What it means is 'less necessary objects', or as William of Ockham originally put it:
"Numquam ponenda est pluralitas sine necessitate"
"Plurality must never be posited without necessity"
So Ockham's Razor is not about the fewest objects, or the easiest to understand theory, it's about the fewest necessary objects.
Look at it this way:
1 + 1 = 2
1 + 1 + 1 = 3
This is simple maths that will help illustrate the point. If you have (1 + 1) you get '2'. If you have any more, then you have something that isn't '2'. So Ockham's Razor is looking to shave away anything more than (1 + 1). In science, it's not always quite that clear, so finding the extra '1's can be a more more tricky.
With that in mind, look at this:
Sometimes in scientific study you see something that you want to explain, and so you come up with a hypothesis or theory based on the evidence you have. You then have to test the theory to see if it holds up.
In the above image, take the diamond to be a conclusion or a fact, and each triangle to be a piece of evidence in a theory.
We can see that you can get the same conclusion from two sets of evidence. But, in the second one, we have more evidence than we need. So that's where Ockham's Razor comes in. We can shave off the third piece of evidence and still have a solid theory that explains the facts. We know that the third triangle has to be shaved away because with it and just one of the other two triangles, the conclusion would be incomplete.
So the question is, is God necessary to the universe, like the first two triangles, or is God an unnecessary third triangle?
When an atheist tries to use Ockham's Razor to prove that God doesn't exist, they are simply making an unfounded assumption that God is a third triangle.
That's clearly circular reasoning. To prove God isn't real, they assume he isn't needed. But, if God does exist, then as creator of everything, he would definitely be one of the first two triangles!
To use Ockham's Razor to shave God away from a theory of everything, the atheist would need to know everything about those first two triangles. That's something far beyond any scientific knowledge we have today.
Imagine a boiling kettle. All the mechanisms are there to make cold water become hot. It all makes sense, but one vital thing is missing. The kettle needs a person to push the button on the side to kick it all off.
So far, when looking at the universe, there are a whole lot of mechanisms that are understood, but there are still a whole bunch that aren't, and when it comes to the question of origins, scientists are generally pretty stuck. They just don't know how a lot of stuff works, and they definitely don't know where it came from.
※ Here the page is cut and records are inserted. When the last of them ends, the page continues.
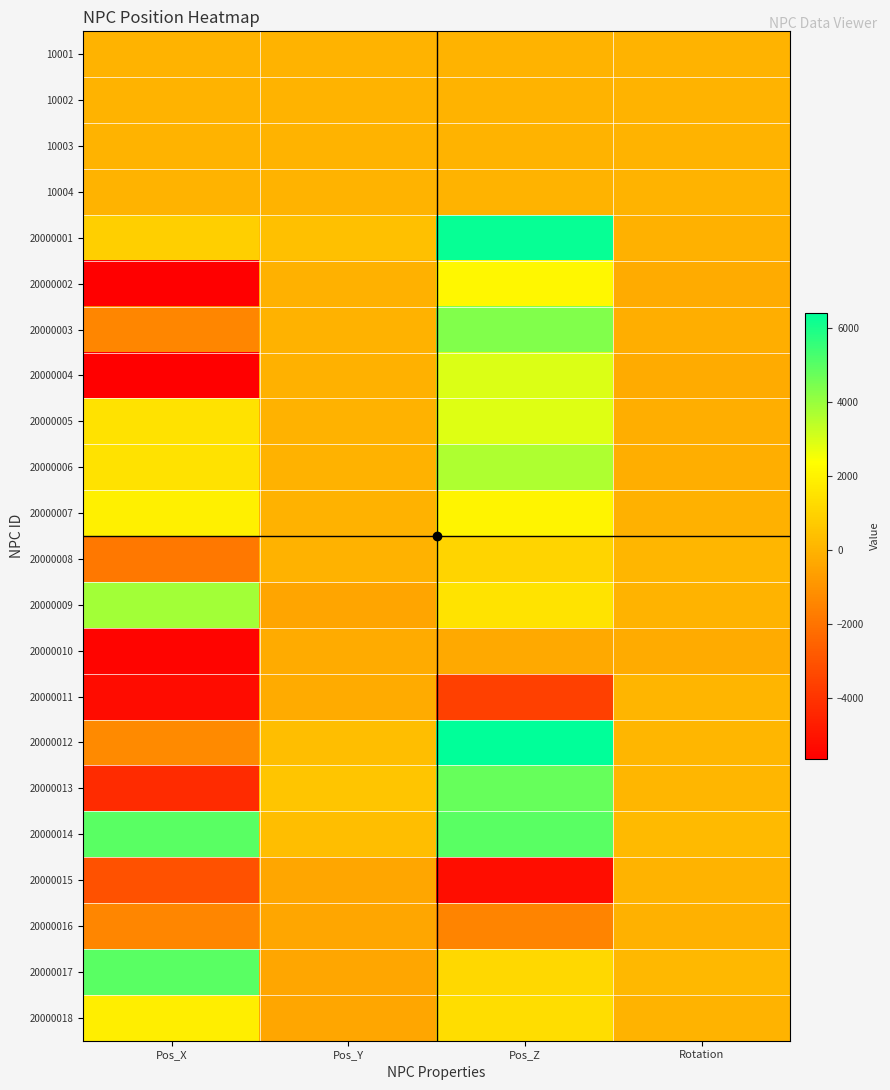

Which series has the largest range (max minus min)?

20000013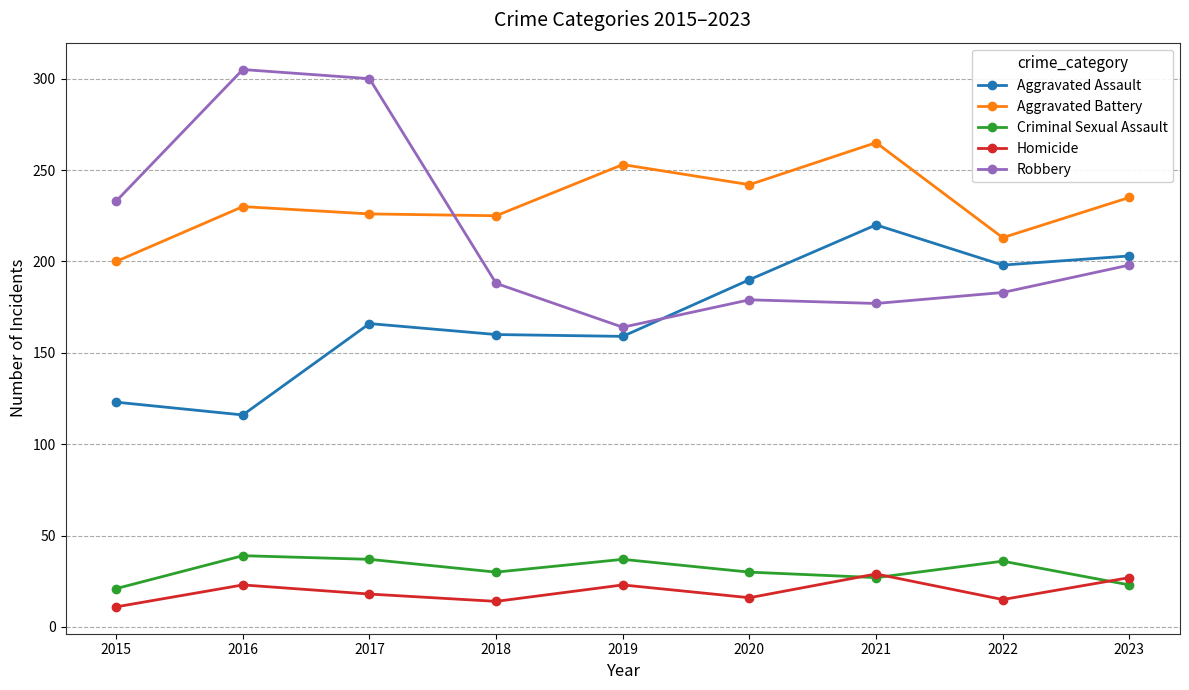

Between 2018 and 2022, which series saw the biggest shift?

Aggravated Assault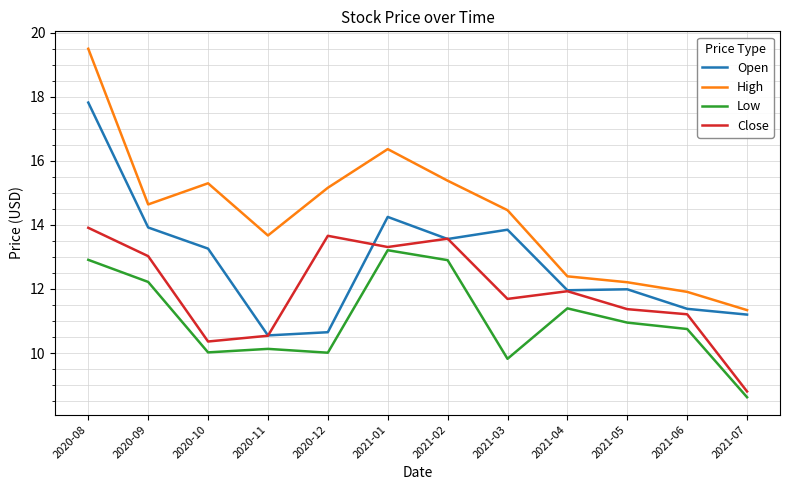

List the series in order of their peak value, lowest first.

Low, Close, Open, High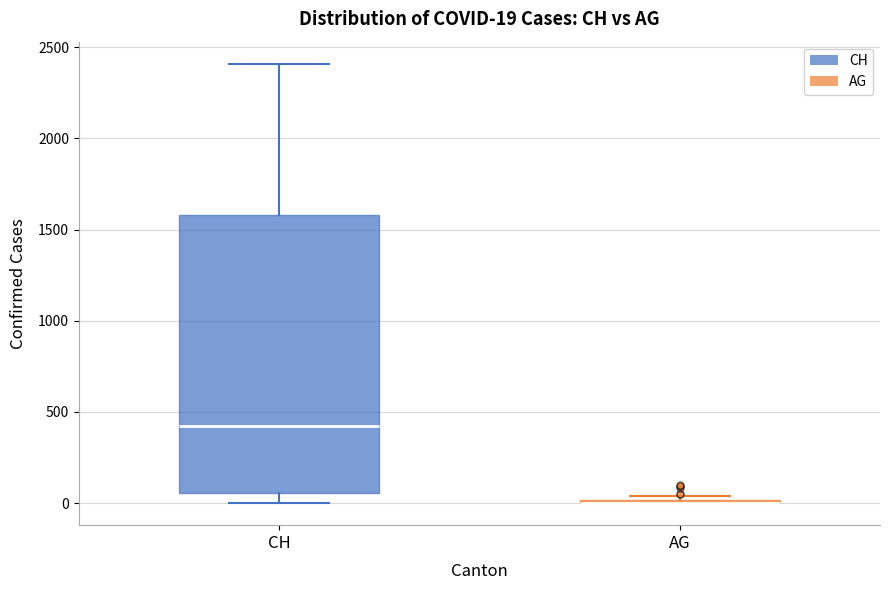

Comparing the boxes themselves (not the whiskers), which one is the tallest?

CH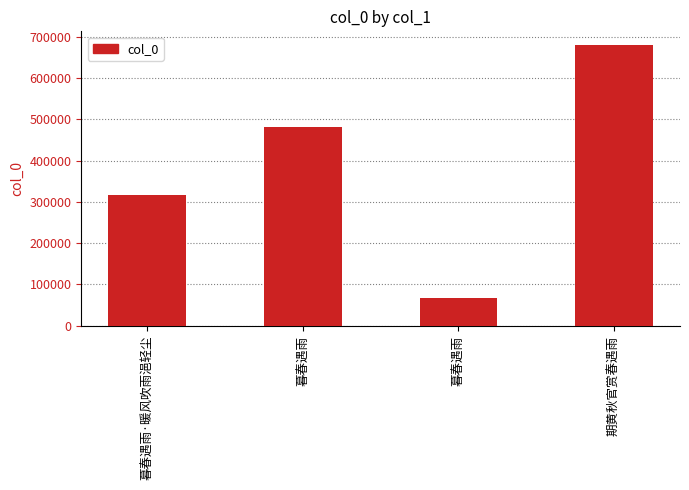

What is the difference between the second highest and second lowest values?

165880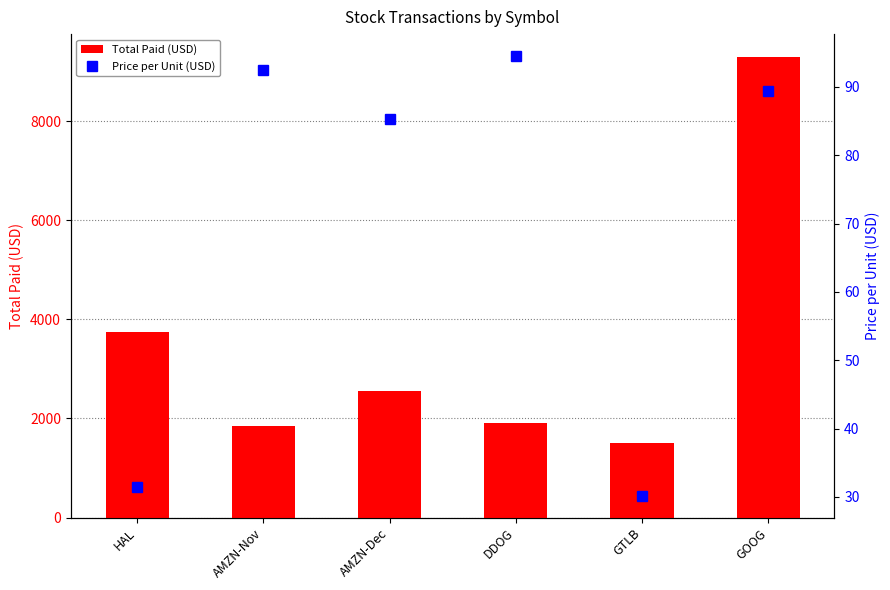

What is the highest value of the Total Paid (USD) series?

9288.8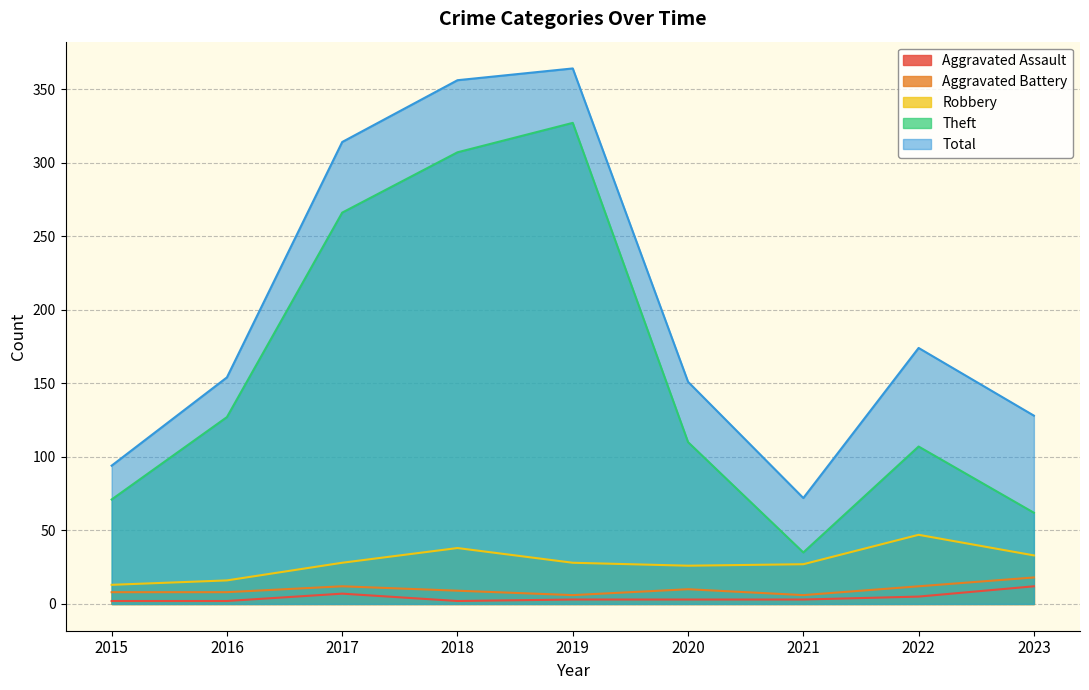

At which label does Total first exceed 154?

2017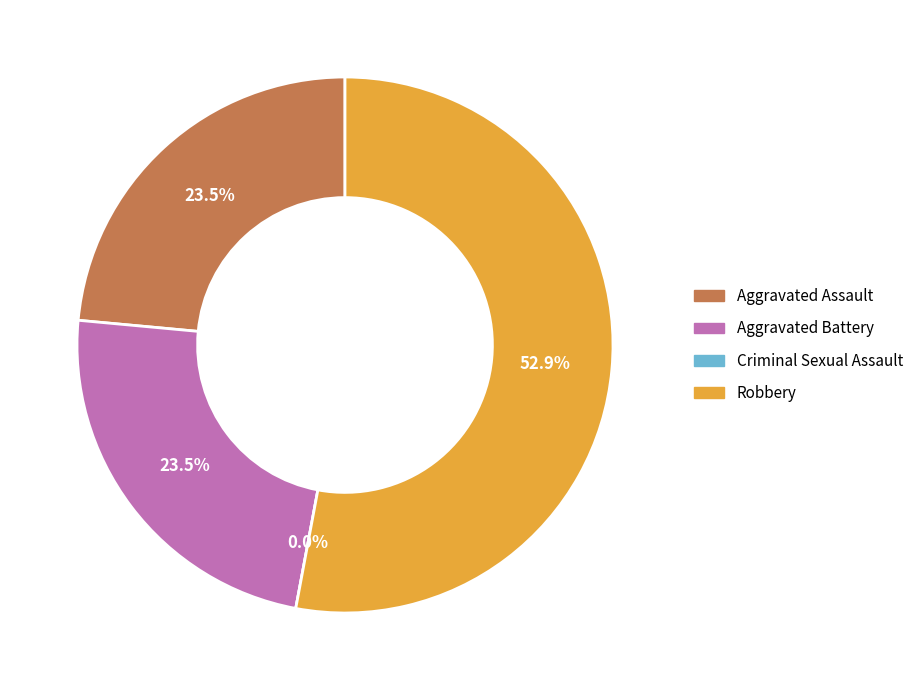

What percentage is the Aggravated Battery slice, to the nearest percent?

24%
They're working on it, which is great, but they don't have enough info just yet.
In before the cries of "God of the Gaps": there are plenty of philosophical arguments that use scientific evidence to show that God is real. So if we say we don't understand the physical mechanisms fully we don't mean that is the reason to say "God did it". These philosophical arguments resemble scientific theories in many ways and can be put to the test as such.
Any claim that God can be removed from a theory of the universe by using Ockham's Razor is simply grasping at straws that are so far out of human reach, it's ridiculous.